** Start EXTRACT TO READ **

Free Ride

Soundtrack TBD up here. Not feeling anything in particular at the moment. Actually, in the spirit of “the only way to write is to just write”, I’m going to pass on the soundtrack entirely. I’ve already spent/wasted quite a few of my precious minutes on installing a vim emulator. I definitely have phases with vim - it’s everywhere, so sometimes I just get really into it and start figuring the whole thing out again. On the other hand, it has one job, and that job is to edit text. I know it can do that, but whyyyy does it have to do all these other things to? Oh well, down the vimtutor hole again.

This weekend was the first weekend I took my bike out and really just rode around. It was an exhilirating feeling that I definitely missed. Bikes are the perfect speed and acceleration for me. Faster than walking, but I don’t feel sketched out like I do driving in some cars. That’s likely just due to hating being in the city traffice all the time. Even though I only see it from the backseat of a bus/ride-share, it really is quite … off putting, I guess. I just don’t like it, I don’t know, I’m in search of better words here1. The other aspect is acceleration. My walking speed is pretty limited - there’s a very small window that’s comfortable to walk in. As a result, that rate must be maintained, so no changes. Biking, on the other hand, really lets get me fall down the hills and work my way back up them. Is a straightaway too fast? Drift on down effortlessly. Too slow? Usually pretty easy to get back up to the next speed.

** End EXTRACT TO READ **
** Start DATA LINES **

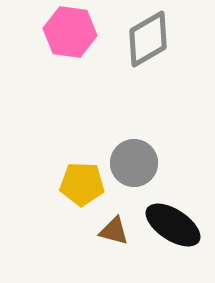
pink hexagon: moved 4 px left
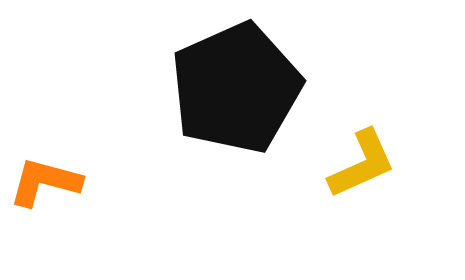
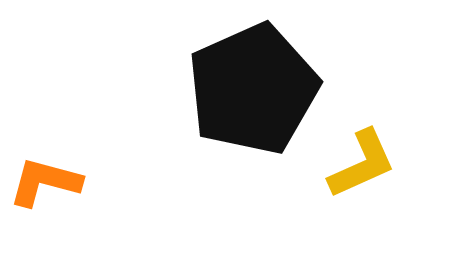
black pentagon: moved 17 px right, 1 px down
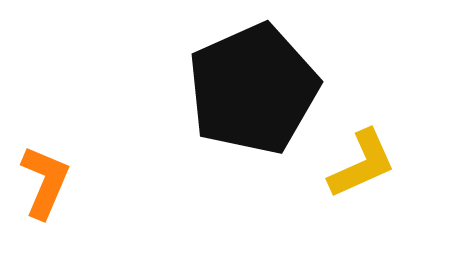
orange L-shape: rotated 98 degrees clockwise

** End DATA LINES **

Reproduce the part of the post about riding a bike starting at "Soundtrack TBD up" and ending at "vimtutor hole again.". The data comes from a different source than the post about riding a bike.

TASK SOLUTION:
Soundtrack TBD up here. Not feeling anything in particular at the moment. Actually, in the spirit of “the only way to write is to just write”, I’m going to pass on the soundtrack entirely. I’ve already spent/wasted quite a few of my precious minutes on installing a vim emulator. I definitely have phases with vim - it’s everywhere, so sometimes I just get really into it and start figuring the whole thing out again. On the other hand, it has one job, and that job is to edit text. I know it can do that, but whyyyy does it have to do all these other things to? Oh well, down the vimtutor hole again.